* START Quoted text *

The Finger Pointing Issue
Jewish Democrats are at a crossroads, which is no one else's fault since they were awake during the journey that brought them there.
Recently I was added to a group discussing counteracting the local pro-Palestine movement in my local area. What I noticed from the composition was that it was a familiar cast of characters who I've known for years, friends and acquaintances, and all of them basically struggling to just agree on methods of action, when to meet, and who can be relied on. One of the faultlines that continues to come up is the political and partisan divide between us, where many Republican voting members are eager to attack the Democrats, while the Democrat voting members feel that this aspect needlessly divides and distracts from the ultimate goal of addressing the activist groups that make life deeply uncomfortable for college students and the community at large. So I decided to write up a focused response to this and tell the straight up truth: The political element to the Israel/Palestine issue is not in any way a distraction, and the multi-generational Jewish tendency to "vote blue no matter who" is a significant cause of the problem. It's also a reason that so many like Alan Dershowitz are saying they no longer recognize the party of JFK that they voted for even though they were along for the ride on its journey to where it is today. Last week he wrote in the Wall Street Journal on behalf of his late friend former Sen. Joseph Lieberman that American Jews that the Joe Biden campaign "can no longer count on pro-Israel Jewish voters to vote Democratic if it turns against Israel". Lieberman was the first Jewish nominee for a major party in 2000 when he was chosen by Democrat Al Gore as his running mate. He tragically died in a fall at home on March 26 at age 82. Dershowitz is himself an icon given his role in defending prominent clients like presidents Clinton and Trump during their impeachment trials, and infamous criminals like Jeffrey Epstein and OJ Simpson. He is 85.

* END Quoted text *

Reproduce the essay on Jewish Democrats word for word from "The Finger Pointing" to "brought them there.".

* START Data extract *

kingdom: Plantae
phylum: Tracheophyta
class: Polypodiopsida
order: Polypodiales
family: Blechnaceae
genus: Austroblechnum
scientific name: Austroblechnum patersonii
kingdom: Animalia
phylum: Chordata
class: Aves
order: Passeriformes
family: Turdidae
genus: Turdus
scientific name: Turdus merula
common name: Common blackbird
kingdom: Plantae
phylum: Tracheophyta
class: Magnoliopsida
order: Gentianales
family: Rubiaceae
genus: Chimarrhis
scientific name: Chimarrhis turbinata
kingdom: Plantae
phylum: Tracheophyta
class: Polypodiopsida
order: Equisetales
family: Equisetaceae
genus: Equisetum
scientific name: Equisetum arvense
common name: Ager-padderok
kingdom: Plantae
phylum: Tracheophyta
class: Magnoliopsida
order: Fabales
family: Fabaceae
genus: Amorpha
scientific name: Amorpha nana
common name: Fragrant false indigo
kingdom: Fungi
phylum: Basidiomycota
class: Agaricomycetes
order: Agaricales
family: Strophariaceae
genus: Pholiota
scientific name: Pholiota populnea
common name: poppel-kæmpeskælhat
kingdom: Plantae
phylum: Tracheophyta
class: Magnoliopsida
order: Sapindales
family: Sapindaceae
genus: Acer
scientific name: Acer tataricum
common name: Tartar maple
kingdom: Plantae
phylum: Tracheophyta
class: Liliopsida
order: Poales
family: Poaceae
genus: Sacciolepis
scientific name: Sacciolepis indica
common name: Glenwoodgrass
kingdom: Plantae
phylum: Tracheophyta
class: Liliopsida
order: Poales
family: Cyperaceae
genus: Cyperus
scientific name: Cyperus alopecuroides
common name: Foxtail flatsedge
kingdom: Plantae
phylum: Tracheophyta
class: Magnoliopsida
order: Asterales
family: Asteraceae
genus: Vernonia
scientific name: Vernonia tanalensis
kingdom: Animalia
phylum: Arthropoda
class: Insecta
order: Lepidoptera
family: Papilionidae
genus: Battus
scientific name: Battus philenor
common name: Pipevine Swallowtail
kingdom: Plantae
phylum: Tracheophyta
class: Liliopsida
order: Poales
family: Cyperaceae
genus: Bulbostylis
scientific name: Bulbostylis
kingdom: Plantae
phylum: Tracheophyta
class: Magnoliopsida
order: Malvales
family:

* END Data extract *

Problem solution »
The Finger Pointing Issue
Jewish Democrats are at a crossroads, which is no one else's fault since they were awake during the journey that brought them there.